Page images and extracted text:
· · ·

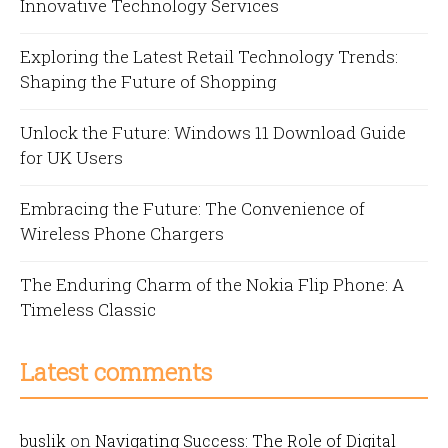
Innovative Technology Services
Exploring the Latest Retail Technology Trends:
Shaping the Future of Shopping
Unlock the Future: Windows 11 Download Guide
for UK Users
Embracing the Future: The Convenience of
Wireless Phone Chargers
The Enduring Charm of the Nokia Flip Phone: A
Timeless Classic
Latest comments
buslik
on
Navigating Success: The Role of Digital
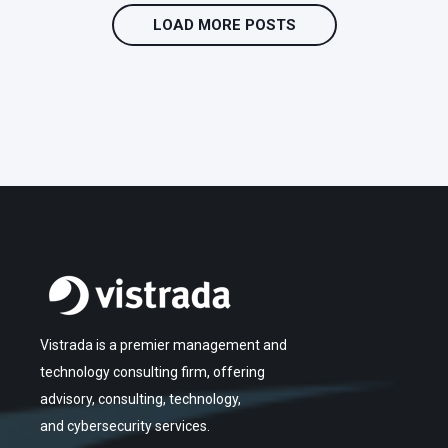
LOAD MORE POSTS
Vistrada is a premier management and
technology consulting firm, offering
advisory, consulting, technology,
and cybersecurity services.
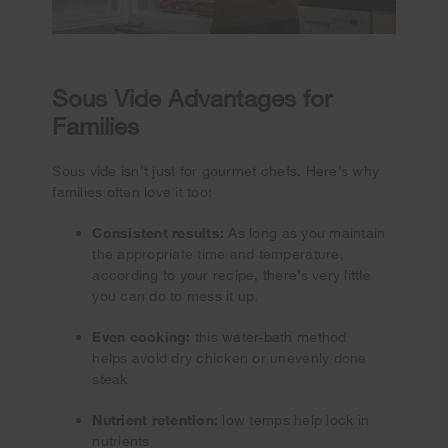
Sous Vide Advantages for
Families
Sous vide isn't just for gourmet chefs. Here’s why
families often love it too:
Consistent results:
As long as you maintain
the appropriate time and temperature,
according to your recipe, there’s very little
you can do to mess it up.
Even cooking:
this water-bath method
helps avoid dry chicken or unevenly done
steak
Nutrient retention:
low temps help lock in
nutrients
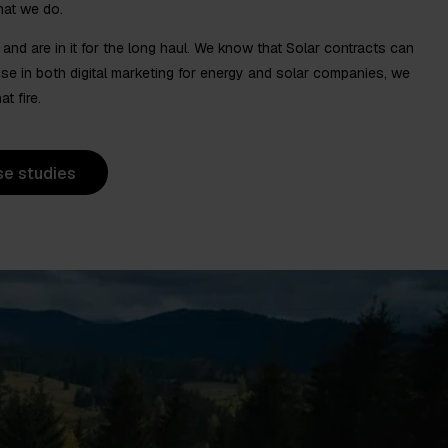
hat we do.
nd are in it for the long haul. We know that Solar contracts can
tise in both digital marketing for energy and solar companies, we
t fire.
se studies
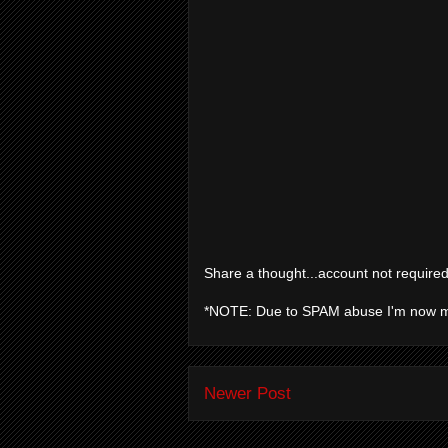
Share a thought...account not required
*NOTE: Due to SPAM abuse I'm now 
Newer Post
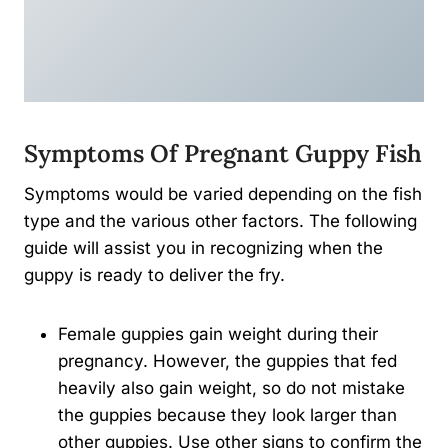
Symptoms Of Pregnant Guppy Fish
Symptoms would be varied depending on the fish
type and the various other factors. The following
guide will assist you in recognizing when the
guppy is ready to deliver the fry.
Female guppies gain weight during their
pregnancy. However, the guppies that fed
heavily also gain weight, so do not mistake
the guppies because they look larger than
other guppies. Use other signs to confirm the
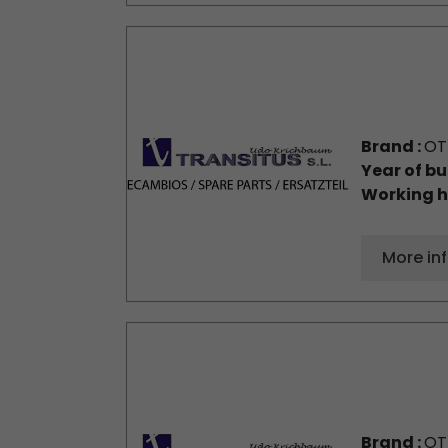
Brand :
OT
Year of bu
Working h
More in
Brand :
OT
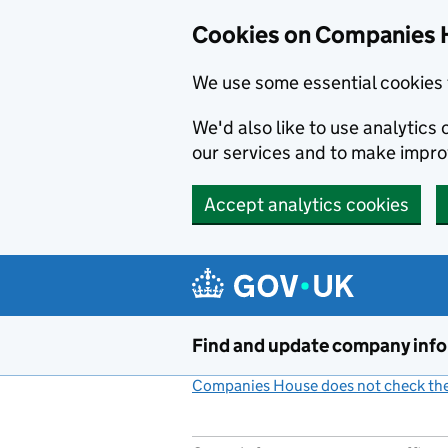
Cookies on Companies 
We use some essential cookies 
We'd also like to use analytic
our services and to make impr
Accept analytics cookies
Skip to main content
Find and update company inf
Companies House does not check the 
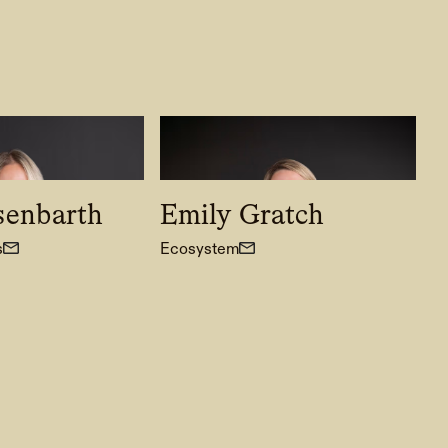
senbarth
Emily Gratch
s
Ecosystem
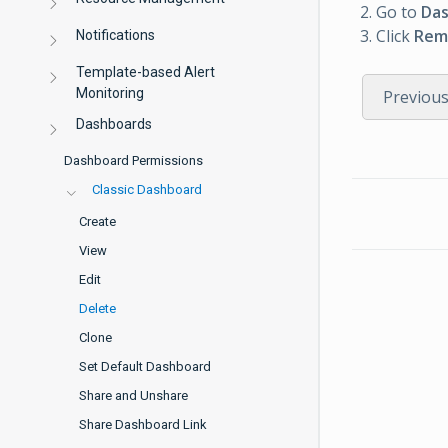
Go to
Da
Click
Rem
Notifications
Template-based Alert
Monitoring
Previou
Dashboards
Dashboard Permissions
Classic Dashboard
Create
View
Edit
Delete
Clone
Set Default Dashboard
Share and Unshare
Share Dashboard Link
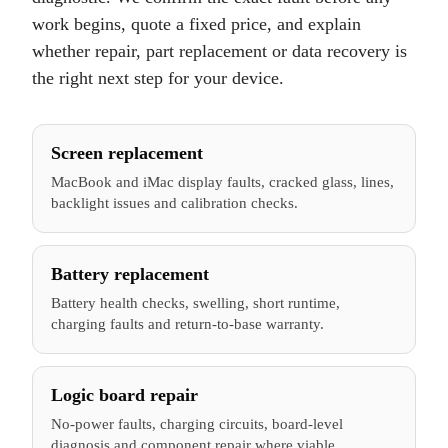
work begins, quote a fixed price, and explain
whether repair, part replacement or data recovery is
the right next step for your device.
Screen replacement
MacBook and iMac display faults, cracked glass, lines,
backlight issues and calibration checks.
Battery replacement
Battery health checks, swelling, short runtime,
charging faults and return-to-base warranty.
Logic board repair
No-power faults, charging circuits, board-level
diagnosis and component repair where viable.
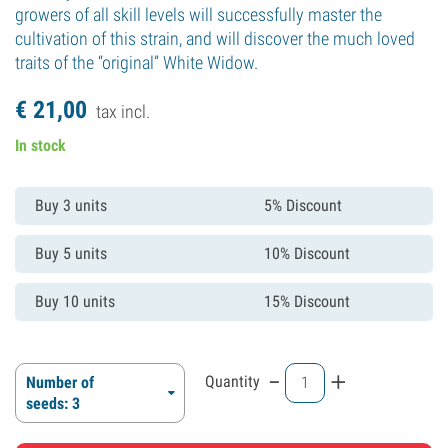
growers of all skill levels will successfully master the
cultivation of this strain, and will discover the much loved
traits of the “original” White Widow.
€
21,
00
tax incl.
In stock
Buy 3 units
5% Discount
Buy 5 units
10% Discount
Buy 10 units
15% Discount
-
+
Quantity
Number of
seeds: 3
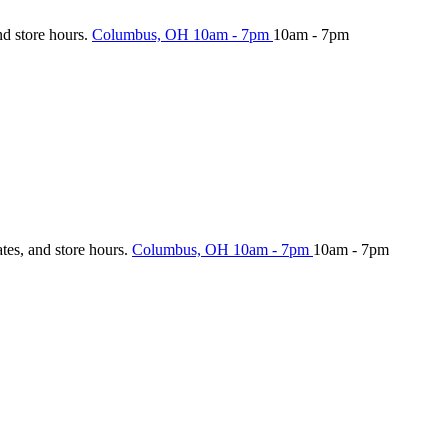
nd store hours.
Columbus, OH
10am - 7pm
10am - 7pm
ates, and store hours.
Columbus, OH
10am - 7pm
10am - 7pm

· · ·

Repeat, word for word, each of the records, omitting any image they hold.

Innovative Technology Services
Exploring the Latest Retail Technology Trends:
Shaping the Future of Shopping
Unlock the Future: Windows 11 Download Guide
for UK Users
Embracing the Future: The Convenience of
Wireless Phone Chargers
The Enduring Charm of the Nokia Flip Phone: A
Timeless Classic
Latest comments
buslik
on
Navigating Success: The Role of Digital
LOAD MORE POSTS
Vistrada is a premier management and
technology consulting firm, offering
advisory, consulting, technology,
and cybersecurity services.
Sous Vide Advantages for
Families
Sous vide isn't just for gourmet chefs. Here’s why
families often love it too:
Consistent results:
As long as you maintain
the appropriate time and temperature,
according to your recipe, there’s very little
you can do to mess it up.
Even cooking:
this water-bath method
helps avoid dry chicken or unevenly done
steak
Nutrient retention:
low temps help lock in
nutrients
hat we do.
nd are in it for the long haul. We know that Solar contracts can
tise in both digital marketing for energy and solar companies, we
t fire.
se studies
Share a thought...account not required
*NOTE: Due to SPAM abuse I'm now 
Newer Post
Symptoms Of Pregnant Guppy Fish
Symptoms would be varied depending on the fish
type and the various other factors. The following
guide will assist you in recognizing when the
guppy is ready to deliver the fry.
Female guppies gain weight during their
pregnancy. However, the guppies that fed
heavily also gain weight, so do not mistake
the guppies because they look larger than
other guppies. Use other signs to confirm the
Brand :
OT
Year of bu
Working h
More in
Brand :
OT
Cookies on Companies 
We use some essential cookies 
We'd also like to use analytic
our services and to make impr
Accept analytics cookies
Skip to main content
Find and update company inf
Companies House does not check the 
senbarth
Emily Gratch
s
Ecosystem
Go to
Da
Click
Rem
Notifications
Template-based Alert
Monitoring
Previou
Dashboards
Dashboard Permissions
Classic Dashboard
Create
View
Edit
Delete
Clone
Set Default Dashboard
Share and Unshare
Share Dashboard Link
work begins, quote a fixed price, and explain
whether repair, part replacement or data recovery is
the right next step for your device.
Screen replacement
MacBook and iMac display faults, cracked glass, lines,
backlight issues and calibration checks.
Battery replacement
Battery health checks, swelling, short runtime,
charging faults and return-to-base warranty.
Logic board repair
No-power faults, charging circuits, board-level
diagnosis and component repair where viable.
growers of all skill levels will successfully master the
cultivation of this strain, and will discover the much loved
traits of the “original” White Widow.
€
21,
00
tax incl.
In stock
Buy 3 units
5% Discount
Buy 5 units
10% Discount
Buy 10 units
15% Discount
-
+
Quantity
Number of
seeds: 3
nd store hours.
Columbus, OH
10am - 7pm
10am - 7pm
ates, and store hours.
Columbus, OH
10am - 7pm
10am - 7pm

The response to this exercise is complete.